10. Grab your stack of six signatures, put them inside the cover board and make sure the paper lines up with your cover. Then grab your pencil and mark on the spine of the signatures where it meets the opening or the edge in your spine. This is where you're going to poke the holes in the next step, so make sure that you mark every signature.
11. Poke holes with your needle (or awl) in the signatures where you've marked. All signatures should have two holes on the spine at approximately 1.5" and 4". When you're done, check that your signature holes all line up perfectly with the hole in your spine.
Sew your first signature!
12. Thread your needle with an arm's length of string or thread, not doubled up. Enter the first sewing station on the inside of your signature, leaving a little tail on the inside.

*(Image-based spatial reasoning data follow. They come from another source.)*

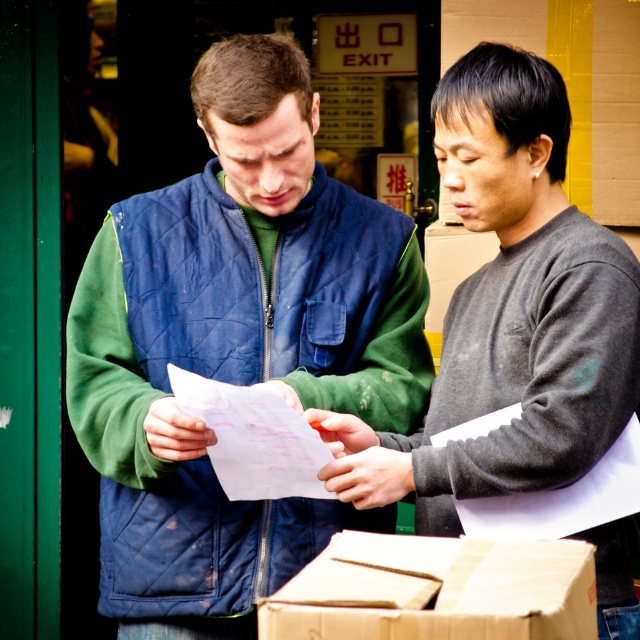
Question: Which of the following is the closest to the observer?

Choices:
 (A) (428, 561)
 (B) (292, 552)
 (C) (547, 392)
 (D) (184, 401)

Answer: (A)

Question: Which of the following is the farthest from the observer?

Choices:
 (A) gray matte sweater at center
 (B) white paper at center
 (C) blue quilted vest at center
 (D) brown cardboard box at lower center

Answer: (C)

Question: Is brown cardboard box at lower center bigger than white paper at center?

Choices:
 (A) no
 (B) yes

Answer: (A)

Question: Is gray matte sweater at center positioned at the back of white paper at center?

Choices:
 (A) yes
 (B) no

Answer: (B)

Question: Is brown cardboard box at lower center wider than white paper at center?

Choices:
 (A) no
 (B) yes

Answer: (B)

Question: Which point is closer to the camera taking this photo?

Choices:
 (A) pyautogui.click(x=314, y=460)
 (B) pyautogui.click(x=211, y=337)

Answer: (A)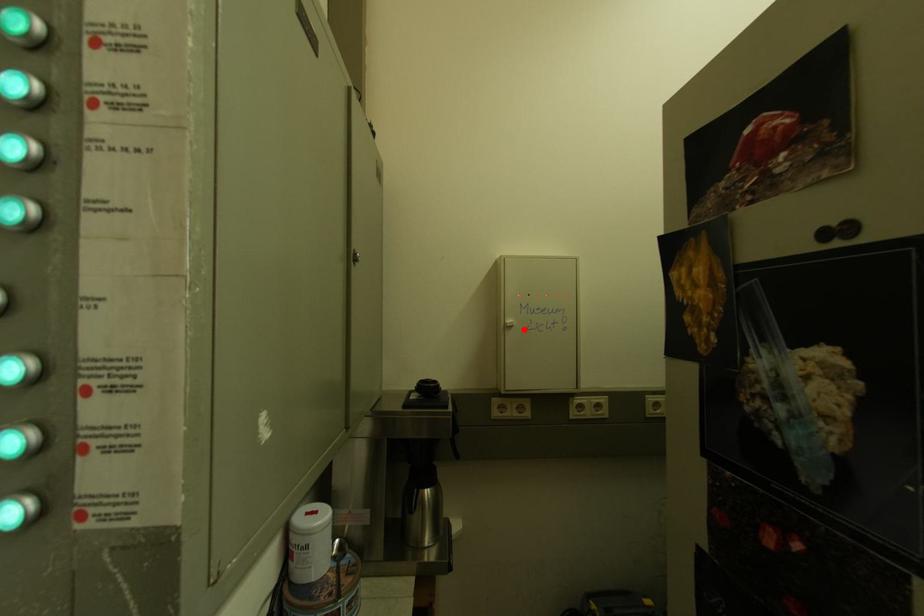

13. Go around to the outside cover over the spine and back into the same signature from the outside.
14. Tie a knot using the tale you left and your string.
Add your other signatures!
15. Exit your signature so that your needle's on the outside and through the cover. Add your second signature. Line up the holes. Go right from the outside into the hole on your second signature. Loop around the spine. Go under the bridge in the stitch from your first signature to your second signature (this is kind of like blanket stitch if you sew.)
16. You're ready to add your third signature. Line up the holes and enter the third signature from the outside spine. Loop around from the inside around the outside of the spine under the bridge you created between the second and the third signature.
17. Repeat these steps for the fourth, fifth and sixth signatures.
18. Tie off the string by looping it around, creating a knot. Cut off your needle and trim any extra string.
19. Re-thread the needle with another arm's length of thread or string. You'll follow the same steps to sew this side of your book but it will be easier now that all of your signatures are attached.
20. Go into your sixth signature from the outside. Loop around the inside, go over the spine, between the bridge on the fifth and sixth signatures and back into the hole from the outside and tie a knot by looping around and pull tight. Now you can trim any of the tails on the inside of the booklet.
And you're done! You made a sketchbook.